» **WHAT TO PRODUCE**
Nothing but the pictures should be left out when the entries below are duplicated.
+ + + +
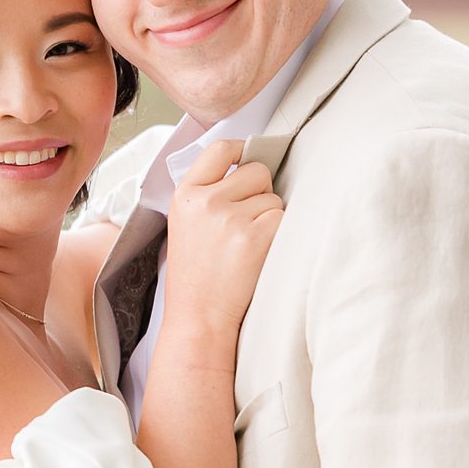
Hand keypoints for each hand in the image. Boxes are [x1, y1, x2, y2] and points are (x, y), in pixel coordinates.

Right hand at [163, 138, 283, 340]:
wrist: (198, 318)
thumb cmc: (196, 276)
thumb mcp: (185, 225)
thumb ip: (208, 194)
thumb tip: (249, 164)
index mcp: (185, 195)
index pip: (220, 149)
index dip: (242, 149)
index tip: (250, 158)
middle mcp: (206, 201)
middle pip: (257, 171)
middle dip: (261, 192)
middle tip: (246, 224)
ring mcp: (230, 218)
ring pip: (273, 198)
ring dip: (270, 219)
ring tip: (247, 247)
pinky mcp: (254, 237)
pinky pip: (283, 218)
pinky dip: (279, 235)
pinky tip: (259, 255)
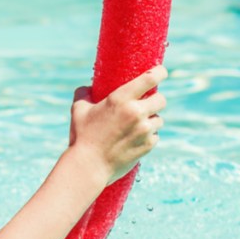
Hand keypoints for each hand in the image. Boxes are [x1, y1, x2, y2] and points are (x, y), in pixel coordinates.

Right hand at [68, 65, 166, 184]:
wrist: (89, 165)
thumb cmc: (82, 136)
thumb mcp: (78, 110)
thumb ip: (84, 94)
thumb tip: (88, 88)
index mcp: (121, 99)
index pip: (149, 78)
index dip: (159, 72)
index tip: (161, 72)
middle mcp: (136, 112)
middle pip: (161, 99)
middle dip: (155, 100)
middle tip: (146, 103)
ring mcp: (144, 130)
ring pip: (159, 119)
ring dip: (151, 120)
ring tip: (136, 125)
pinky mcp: (148, 145)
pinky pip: (155, 135)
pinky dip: (148, 136)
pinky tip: (134, 139)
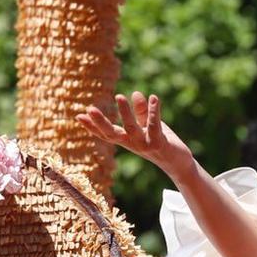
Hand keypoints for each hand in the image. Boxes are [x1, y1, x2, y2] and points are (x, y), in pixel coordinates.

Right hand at [77, 91, 194, 177]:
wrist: (178, 163)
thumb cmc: (160, 143)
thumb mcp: (147, 126)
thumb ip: (141, 112)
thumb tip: (135, 93)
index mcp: (126, 140)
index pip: (106, 134)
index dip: (92, 126)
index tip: (78, 116)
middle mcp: (132, 144)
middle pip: (113, 134)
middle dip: (100, 122)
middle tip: (89, 108)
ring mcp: (145, 145)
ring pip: (132, 128)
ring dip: (125, 113)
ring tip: (120, 96)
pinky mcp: (159, 143)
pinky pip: (155, 125)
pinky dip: (153, 111)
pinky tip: (154, 97)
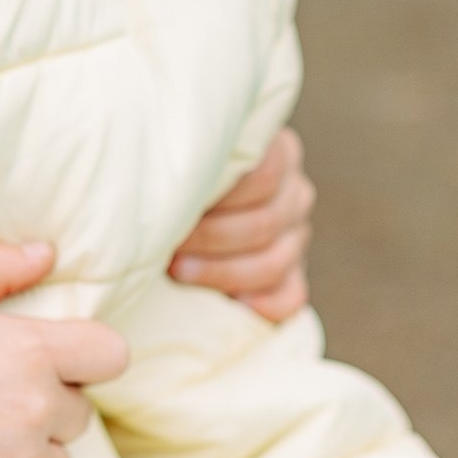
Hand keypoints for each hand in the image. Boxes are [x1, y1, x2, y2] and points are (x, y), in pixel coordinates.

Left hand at [168, 126, 312, 321]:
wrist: (189, 203)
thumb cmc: (183, 173)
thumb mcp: (192, 155)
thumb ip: (194, 160)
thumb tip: (161, 181)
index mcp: (279, 154)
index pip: (264, 175)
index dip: (220, 195)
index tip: (178, 207)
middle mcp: (294, 194)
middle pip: (265, 222)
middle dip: (211, 237)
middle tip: (170, 245)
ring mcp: (296, 237)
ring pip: (274, 262)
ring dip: (222, 272)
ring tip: (179, 271)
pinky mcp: (293, 276)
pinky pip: (290, 296)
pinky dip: (263, 303)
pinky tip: (229, 303)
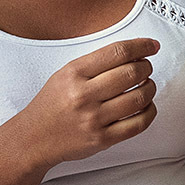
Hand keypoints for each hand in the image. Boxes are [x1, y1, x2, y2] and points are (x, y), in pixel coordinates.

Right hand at [18, 38, 159, 165]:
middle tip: (146, 67)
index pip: (117, 52)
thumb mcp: (65, 75)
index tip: (152, 46)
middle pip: (132, 73)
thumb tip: (135, 52)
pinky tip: (147, 106)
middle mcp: (83, 95)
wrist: (33, 138)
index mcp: (74, 74)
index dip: (141, 46)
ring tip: (146, 85)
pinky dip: (150, 112)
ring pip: (140, 98)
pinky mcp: (102, 139)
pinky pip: (139, 123)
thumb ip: (96, 63)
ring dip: (150, 88)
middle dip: (146, 67)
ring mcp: (93, 118)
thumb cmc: (52, 104)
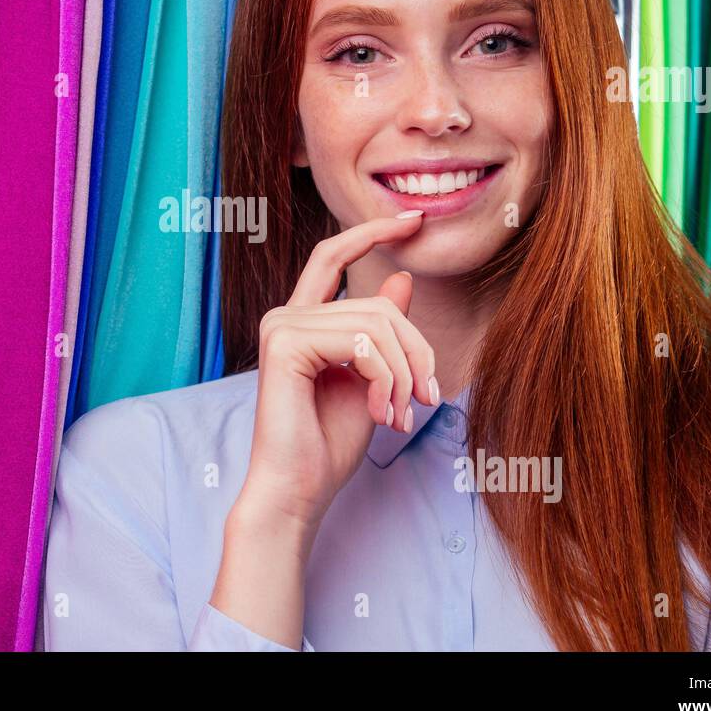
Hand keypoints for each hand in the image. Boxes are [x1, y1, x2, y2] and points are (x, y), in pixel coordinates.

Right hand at [237, 210, 438, 536]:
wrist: (299, 491)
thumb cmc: (329, 446)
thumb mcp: (373, 380)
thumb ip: (384, 332)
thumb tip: (402, 278)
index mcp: (302, 321)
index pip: (334, 256)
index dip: (373, 232)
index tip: (414, 219)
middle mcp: (286, 316)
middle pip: (377, 304)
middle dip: (416, 351)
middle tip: (428, 399)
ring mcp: (281, 326)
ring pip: (375, 323)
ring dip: (404, 374)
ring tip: (402, 415)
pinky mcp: (285, 343)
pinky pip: (361, 341)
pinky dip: (385, 378)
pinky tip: (381, 412)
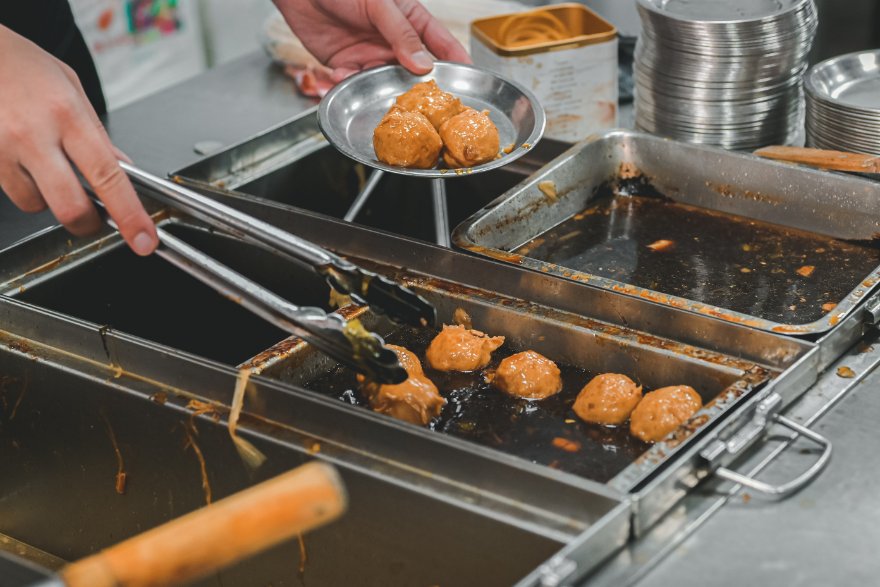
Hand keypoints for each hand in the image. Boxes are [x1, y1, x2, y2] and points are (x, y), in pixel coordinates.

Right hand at [0, 26, 157, 254]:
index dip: (129, 214)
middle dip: (89, 223)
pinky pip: (15, 195)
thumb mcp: (72, 90)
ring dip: (52, 199)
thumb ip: (98, 135)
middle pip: (71, 207)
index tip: (143, 238)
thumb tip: (124, 171)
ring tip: (49, 165)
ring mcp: (3, 150)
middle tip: (97, 216)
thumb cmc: (23, 66)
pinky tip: (27, 160)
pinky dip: (28, 188)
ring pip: (38, 205)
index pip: (108, 177)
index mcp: (67, 114)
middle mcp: (33, 135)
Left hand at [273, 0, 469, 81]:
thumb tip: (424, 65)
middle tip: (421, 106)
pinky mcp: (347, 64)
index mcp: (411, 21)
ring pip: (384, 82)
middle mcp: (394, 42)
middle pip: (415, 72)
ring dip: (379, 90)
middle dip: (417, 90)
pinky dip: (348, 83)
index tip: (469, 85)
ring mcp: (371, 54)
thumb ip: (402, 34)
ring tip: (374, 93)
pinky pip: (354, 82)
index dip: (457, 65)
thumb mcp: (379, 4)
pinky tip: (340, 73)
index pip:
+ + + +
» **REPLY**
Hand keypoints for each hand in the image. Boxes are [x1, y1, x2, y2] and points are (x, y), in pixel coordinates.

Right hand at [163, 138, 283, 340]:
wrist: (198, 318)
thumb cmc: (196, 276)
thumb mcp: (185, 225)
thumb ip: (208, 194)
thumb tip: (249, 164)
index mcp: (185, 195)
index pip: (220, 149)
index dip: (242, 149)
index tip: (250, 158)
middle mcp: (206, 201)
middle pip: (257, 171)
middle dip: (261, 192)
middle tip: (246, 224)
ring mcp: (230, 218)
ring pip: (273, 198)
ring dip: (270, 219)
ring tip: (247, 247)
pinky mcp: (254, 237)
pinky pip: (283, 218)
pinky dip: (279, 235)
pinky tip: (259, 255)
Hand keypoints for each hand in the image. Boxes are [x1, y1, x2, y2] and points are (x, y), in pixel coordinates.

Right hand at [68, 65, 166, 184]:
wrist: (89, 165)
thumb cmc: (82, 136)
thumb mcp: (78, 110)
thumb ip: (84, 94)
thumb tip: (88, 88)
index mcp: (121, 99)
index pip: (149, 78)
index dip: (159, 72)
index tip: (161, 72)
middle mcp: (136, 112)
middle pip: (161, 99)
middle dip: (155, 100)
middle tip: (146, 103)
ring mcp: (144, 130)
ring pip: (159, 119)
ring dip: (151, 120)
ring tip: (136, 125)
pinky mcp: (148, 145)
pinky pip: (155, 135)
pinky dip: (148, 136)
pinky tip: (134, 139)
Hand keypoints for each hand in the image. Boxes are [x1, y1, x2, y2] and points are (x, y), in pixel coordinates.

Right hand at [77, 91, 194, 177]:
wrist: (178, 163)
thumb cmc: (160, 143)
thumb mcp: (147, 126)
thumb ip: (141, 112)
thumb tip: (135, 93)
index mcp: (126, 140)
index pip: (106, 134)
index dip: (92, 126)
index tip: (78, 116)
middle mcp: (132, 144)
middle pip: (113, 134)
middle dip: (100, 122)
middle tip: (89, 108)
ring mcp: (145, 145)
ring pip: (132, 128)
ring dip: (125, 113)
ring tip: (120, 96)
pinky mcp: (159, 143)
pinky pip: (155, 125)
pinky dip: (153, 111)
pinky tip: (154, 97)
Hand keypoints for each hand in the image. Boxes are [x1, y1, x2, y2] and points are (x, y), in pixel coordinates.

Left hand at [168, 126, 312, 321]:
wrist: (189, 203)
thumb cmc: (183, 173)
thumb mcp: (192, 155)
thumb ip: (194, 160)
thumb tip: (161, 181)
index mcp: (279, 154)
index pip: (264, 175)
index dip: (220, 195)
index tip: (178, 207)
middle mcp: (294, 194)
middle pip: (265, 222)
middle dip: (211, 237)
middle tip: (170, 245)
ring mcp: (296, 237)
ring pip: (274, 262)
ring dip: (222, 272)
ring tip: (179, 271)
pinky mcp: (293, 276)
pinky pip: (290, 296)
pinky dip: (263, 303)
pinky tip: (229, 303)
Hand keypoints for each hand in the image. Boxes are [x1, y1, x2, y2] and points are (x, y), in pixel coordinates.

Right hand at [18, 38, 159, 165]:
middle tip: (146, 67)
index pip: (117, 52)
thumb mcp: (65, 75)
index tip: (152, 46)
middle pip: (132, 73)
thumb tip: (135, 52)
pinky tip: (147, 106)
middle mcp: (83, 95)
wrist: (33, 138)
index mcp: (74, 74)
index dip: (141, 46)
ring tip: (146, 85)
pinky dip: (150, 112)
ring pip: (140, 98)
pinky mcp: (102, 139)
pinky pip: (139, 123)
thumb ip: (96, 63)
ring dip: (150, 88)
middle dip: (146, 67)
ring mcp: (93, 118)
thumb cmc: (52, 104)
Hand keypoints for each hand in the image. Boxes are [x1, y1, x2, y2] and points are (x, y), in pixel coordinates.

Right hand at [237, 210, 438, 536]:
wrist: (299, 491)
thumb cmc: (329, 446)
thumb mcp: (373, 380)
thumb ip: (384, 332)
thumb tip: (402, 278)
index mcp: (302, 321)
index pip: (334, 256)
index dip: (373, 232)
index tip: (414, 219)
middle mcp: (286, 316)
middle pip: (377, 304)
middle dip: (416, 351)
middle tip: (428, 399)
ring mcp: (281, 326)
ring pip: (375, 323)
ring dip: (404, 374)
ring tip: (402, 415)
pinky mcp: (285, 343)
pinky pip: (361, 341)
pinky dip: (385, 378)
pinky tip: (381, 412)
Hand keypoints for each hand in the image. Boxes are [x1, y1, x2, y2] and points are (x, y), in pixel coordinates.

Right hand at [0, 26, 157, 254]:
index dip: (129, 214)
middle dip: (89, 223)
pinky pip: (15, 195)
thumb mcp: (72, 90)
ring dip: (52, 199)
thumb ip: (98, 135)
middle pip: (71, 207)
index tip: (143, 238)
thumb tip: (124, 171)
ring tip: (49, 165)
ring mcp: (3, 150)
middle tip: (97, 216)
thumb cmc: (23, 66)
pinky tip: (27, 160)
pinky dip: (28, 188)
ring pip: (38, 205)
index pip: (108, 177)
index mcp: (67, 114)
middle mcp: (33, 135)
Left hand at [273, 0, 469, 81]:
thumb tip: (424, 65)
middle tip: (421, 106)
pinky mcp: (347, 64)
index mcp: (411, 21)
ring pip: (384, 82)
middle mcp: (394, 42)
middle pip: (415, 72)
ring dip: (379, 90)
middle dip: (417, 90)
pinky dip: (348, 83)
index tip: (469, 85)
ring mcp: (371, 54)
thumb ip: (402, 34)
ring tip: (374, 93)
pinky pip: (354, 82)
index dip: (457, 65)
thumb mcp: (379, 4)
pinky tip: (340, 73)
index pip:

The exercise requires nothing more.